AUFGABEN
1. Prüfe, ob die folgenden Aussagen mit dem Forenthread zur tcl-Installation übereinstimmen, und belege jede Antwort (Ja oder Nein) mit den entscheidenden Worten daraus als wörtliches Zitat. (a) Beim configure-Lauf wird die Tcl-Bibliothek gefunden, der Tcl-Header aber nicht. (b) RedWing vermutet, dass eigentlich das Paket eggdrop installiert werden soll. (c) Laut ripsta liegt die tcl.h nicht in dem angegebenen Ordner.
2. Setze bitte den Forenthread zur tcl-Installation dort fort, wo er aufhört.

AUSGEWÄHLTER TEXT
-------------------------
# Fehler bei der Installation von tcl



## ripsta (17. Juni 2004)

Wenn ich auf meinem vserver tcl installieren möchte bekomme ich folgenden fehler:


> checking for Tcl library... found /lib/libtcl8.3.so
> checking for Tcl header... not found
> configure: error:
> 
> ...



./configure --with-tcl-inc=$HOME/include --with-tcl-lib=$HOME/lib funktioniert auch nicht, obwohl die tcl.h sich ebenfalls in diesem folder befindet... weiß wer, was zu tun ist?

mfg


----------



## RedWing (17. Juni 2004)

Also so wie es aussieht versuchst du das Package eggdrop und nicht tcl zu installieren kann das sein?

Gruß

RedWing


----------



## ripsta (17. Juni 2004)

jo schon, aber es scheint ja, dass er tcl nicht findet und ich dachte, es liegt daran


----------



## RedWing (17. Juni 2004)

Dann versuch mal mit export die zwei nötigen Systemvariablen(TCLLIB and TCLINC) auf
das Verz wo sich deine tcl.h und deine TCL Libs befinden zu setzen und versuch dann configure nochmal zu starten.

Gruß

RedWing


----------



## ripsta (17. Juni 2004)

cd ~ 
tar -zxvf tcl8.3.2.tar.gz    ###(falls das nicht klappt: gunzip tcl8.3.2.tar.gz;tar -xpf tcl8.3.2.tar)
-------------------------
EXTRAHIERTE DATEN
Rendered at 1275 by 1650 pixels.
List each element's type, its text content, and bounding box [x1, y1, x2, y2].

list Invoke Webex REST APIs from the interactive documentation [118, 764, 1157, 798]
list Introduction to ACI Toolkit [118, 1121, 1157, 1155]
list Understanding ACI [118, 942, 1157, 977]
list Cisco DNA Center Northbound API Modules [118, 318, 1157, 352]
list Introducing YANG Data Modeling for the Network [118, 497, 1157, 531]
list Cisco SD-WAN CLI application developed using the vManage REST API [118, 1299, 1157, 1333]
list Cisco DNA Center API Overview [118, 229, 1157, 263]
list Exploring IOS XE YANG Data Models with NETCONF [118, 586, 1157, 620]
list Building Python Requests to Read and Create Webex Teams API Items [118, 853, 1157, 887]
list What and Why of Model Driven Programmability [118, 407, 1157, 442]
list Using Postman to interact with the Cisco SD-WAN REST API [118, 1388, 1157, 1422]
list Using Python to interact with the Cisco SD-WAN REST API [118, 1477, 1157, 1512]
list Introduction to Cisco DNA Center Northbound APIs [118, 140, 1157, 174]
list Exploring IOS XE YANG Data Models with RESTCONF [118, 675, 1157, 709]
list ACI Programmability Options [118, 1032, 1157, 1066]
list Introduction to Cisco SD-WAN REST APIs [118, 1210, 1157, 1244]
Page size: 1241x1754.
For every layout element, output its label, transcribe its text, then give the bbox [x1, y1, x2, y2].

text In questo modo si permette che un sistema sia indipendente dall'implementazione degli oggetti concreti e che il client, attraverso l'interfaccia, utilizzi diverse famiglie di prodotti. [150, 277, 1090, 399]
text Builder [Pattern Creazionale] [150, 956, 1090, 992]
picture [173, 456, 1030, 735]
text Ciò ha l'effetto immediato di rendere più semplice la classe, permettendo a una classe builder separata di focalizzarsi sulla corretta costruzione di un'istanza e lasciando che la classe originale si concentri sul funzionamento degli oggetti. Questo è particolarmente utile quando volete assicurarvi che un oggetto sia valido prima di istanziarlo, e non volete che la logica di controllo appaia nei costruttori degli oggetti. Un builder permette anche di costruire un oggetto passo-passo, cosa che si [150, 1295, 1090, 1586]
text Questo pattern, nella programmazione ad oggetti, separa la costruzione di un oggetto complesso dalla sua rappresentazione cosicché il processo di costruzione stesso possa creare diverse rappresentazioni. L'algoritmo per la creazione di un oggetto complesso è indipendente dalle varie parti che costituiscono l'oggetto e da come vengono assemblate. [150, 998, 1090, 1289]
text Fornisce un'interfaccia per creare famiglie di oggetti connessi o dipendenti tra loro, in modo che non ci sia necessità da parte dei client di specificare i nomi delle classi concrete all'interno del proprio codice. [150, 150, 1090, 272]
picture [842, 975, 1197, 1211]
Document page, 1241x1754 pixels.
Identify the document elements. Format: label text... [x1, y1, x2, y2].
-------------------------
ANTWORTEN
1.
(a) Ja: „checking for Tcl library... found /lib/libtcl8.3.so“ und „checking for Tcl header... not found“
(b) Ja: „versuchst du das Package eggdrop und nicht tcl zu installieren“
(c) Nein: „obwohl die tcl.h sich ebenfalls in diesem folder befindet“

2.
cd tcl8.3.2/unix 
./configure --prefix=$HOME --enable-shared
make install
export TCLLIB=$HOME/lib
export TCLINC=$HOME/include
export LD_LIBRARY_PATH=$HOME/lib

ich habs nach der anleitung gemacht...


----------



## psYchOgAmeR (1. Juli 2004)

wenn du debian hast probier mal
"apt-get install tcl0.3-dev"
bei mir hats funktioniert


----------



## ripsta (1. Juli 2004)

ich wusste nicht, dass es case sensitive war.. von daher gehts nu 
trotzdem danke


----------



## mathiu (2. Juli 2004)

unter Linux ist eigentlich fast immer alles case sensitive..


----------



## ripsta (2. Juli 2004)

ja das konnte ich als einsteiger nicht wissen 
jez weiss ich ja bescheid... danke fuer die hilfe


----------



## mathiu (2. Juli 2004)

sollte kein vorwurf sein, wollte nur anmerken, dass man darauf auch in andern Bereich immer achten sollte.


----------



## ripsta (2. Juli 2004)

oki 
kann damit zu.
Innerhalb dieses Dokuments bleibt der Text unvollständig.